As familiar readers know, for years Auchincloss has turned his keen eye on exactly this struggle: the relevance of a class whose place is no longer assured.

“When I was a boy, anybody could tell you the difference between a Vanderbilt and a Van Rensselaer. A Van Rensselaer was very ‘bien,’ a Vanderbilt was very rich,” he explains, by way of example. “No young people now know the difference between two names beginning with Van and vaguely associated with New York society money. But a Van Rensselaer in the Thirties would have turned up his nose at a Vanderbilt.”

As for today’s obsession with so-called society à la Paris Hilton, Auchincloss is nonplussed — particularly because he has no idea who she is. But, he points out, “Prior to the movies, prior to radio, the so-called society paper was full of the new rich, or the old rich — it didn’t matter as long as they were rich. People absolutely ate it up. In England, you could buy postcards of the famous society beauties. What you have today is a kind of fraction of what it was.”

This story first appeared in the March 30, 2006 issue of WWD. Subscribe Today.

After all, social-climbing, he points out, isn’t very difficult. “If you have money and anything like decent manners, you can pretty well get anywhere you want,” he says. “Unless you are a terrible hick.”

It’s his precise observations of social mores and manners that have garnered Auchincloss comparisons to Henry James, praise at which he scoffs. “Nobody writes like Henry James. Henry James is uncopyable — he’s unique in letters,” he insists.

He will admit to having a similar process to James, however. “If you read ‘The Notebooks of Henry James,’ you’ve got as close to the process as I think you can get. A particular episode or even a phrase comes into your head and you know ‘That’s mine. I can do something with that.’ It has to come from within.”

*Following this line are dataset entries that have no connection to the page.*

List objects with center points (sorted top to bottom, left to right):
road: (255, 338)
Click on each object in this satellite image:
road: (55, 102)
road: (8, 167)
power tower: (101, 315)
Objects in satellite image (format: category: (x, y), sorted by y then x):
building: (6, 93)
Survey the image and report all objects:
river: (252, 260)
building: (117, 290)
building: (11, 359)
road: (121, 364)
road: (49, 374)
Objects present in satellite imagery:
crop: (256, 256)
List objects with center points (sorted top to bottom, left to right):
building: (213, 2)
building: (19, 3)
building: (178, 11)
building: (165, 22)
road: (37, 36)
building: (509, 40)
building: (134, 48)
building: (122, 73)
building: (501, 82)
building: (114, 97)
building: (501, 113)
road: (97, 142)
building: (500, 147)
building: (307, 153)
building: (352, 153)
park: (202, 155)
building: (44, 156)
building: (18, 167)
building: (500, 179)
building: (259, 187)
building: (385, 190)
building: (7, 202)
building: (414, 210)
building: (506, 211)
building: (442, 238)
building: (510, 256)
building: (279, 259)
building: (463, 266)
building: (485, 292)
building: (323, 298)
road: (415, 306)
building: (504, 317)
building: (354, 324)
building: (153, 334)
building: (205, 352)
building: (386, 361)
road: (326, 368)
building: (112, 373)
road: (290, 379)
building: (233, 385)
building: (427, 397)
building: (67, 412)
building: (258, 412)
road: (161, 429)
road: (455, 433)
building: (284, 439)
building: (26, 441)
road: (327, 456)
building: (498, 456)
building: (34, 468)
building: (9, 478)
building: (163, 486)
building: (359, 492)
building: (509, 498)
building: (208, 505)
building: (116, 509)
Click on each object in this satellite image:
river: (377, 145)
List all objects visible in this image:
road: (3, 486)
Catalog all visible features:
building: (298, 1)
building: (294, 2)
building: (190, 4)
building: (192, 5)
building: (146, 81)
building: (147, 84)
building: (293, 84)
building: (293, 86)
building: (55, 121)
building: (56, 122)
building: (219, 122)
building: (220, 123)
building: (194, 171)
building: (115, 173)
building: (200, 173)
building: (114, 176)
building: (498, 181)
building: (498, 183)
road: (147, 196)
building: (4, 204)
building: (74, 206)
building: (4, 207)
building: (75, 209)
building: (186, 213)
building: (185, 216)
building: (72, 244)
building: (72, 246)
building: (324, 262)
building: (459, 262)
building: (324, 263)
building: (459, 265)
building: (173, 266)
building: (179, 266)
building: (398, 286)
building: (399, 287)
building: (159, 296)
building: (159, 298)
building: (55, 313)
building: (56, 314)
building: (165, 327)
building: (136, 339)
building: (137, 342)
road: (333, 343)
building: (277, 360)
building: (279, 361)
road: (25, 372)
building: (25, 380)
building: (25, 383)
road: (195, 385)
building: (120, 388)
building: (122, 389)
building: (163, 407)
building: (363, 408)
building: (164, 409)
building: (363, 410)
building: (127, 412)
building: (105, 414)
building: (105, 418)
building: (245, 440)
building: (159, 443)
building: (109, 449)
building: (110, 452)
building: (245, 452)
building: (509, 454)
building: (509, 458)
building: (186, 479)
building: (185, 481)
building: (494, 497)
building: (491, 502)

And while he has plenty of fans, his own family did not necessarily number among them. “My mother didn’t think that I was any good,” he remembers. “She said, ‘What’s the use of being a second- or third-class writer? You can be a second- or third-class lawyer or dentist or doctor, but in the arts, it’s first-class or nothing.’ She didn’t think I was first-class at all. In the later years, she came around and granted me some talent. But not terribly much,” he says, chuckling at the memory.

Nor is he particularly concerned with thoughts that the novel of manners is a dying art: “Forms go out, but the subjects never do. There aren’t that many subjects,” he insists. “Anything can come back if the quality is right. It’s entirely in the quality.”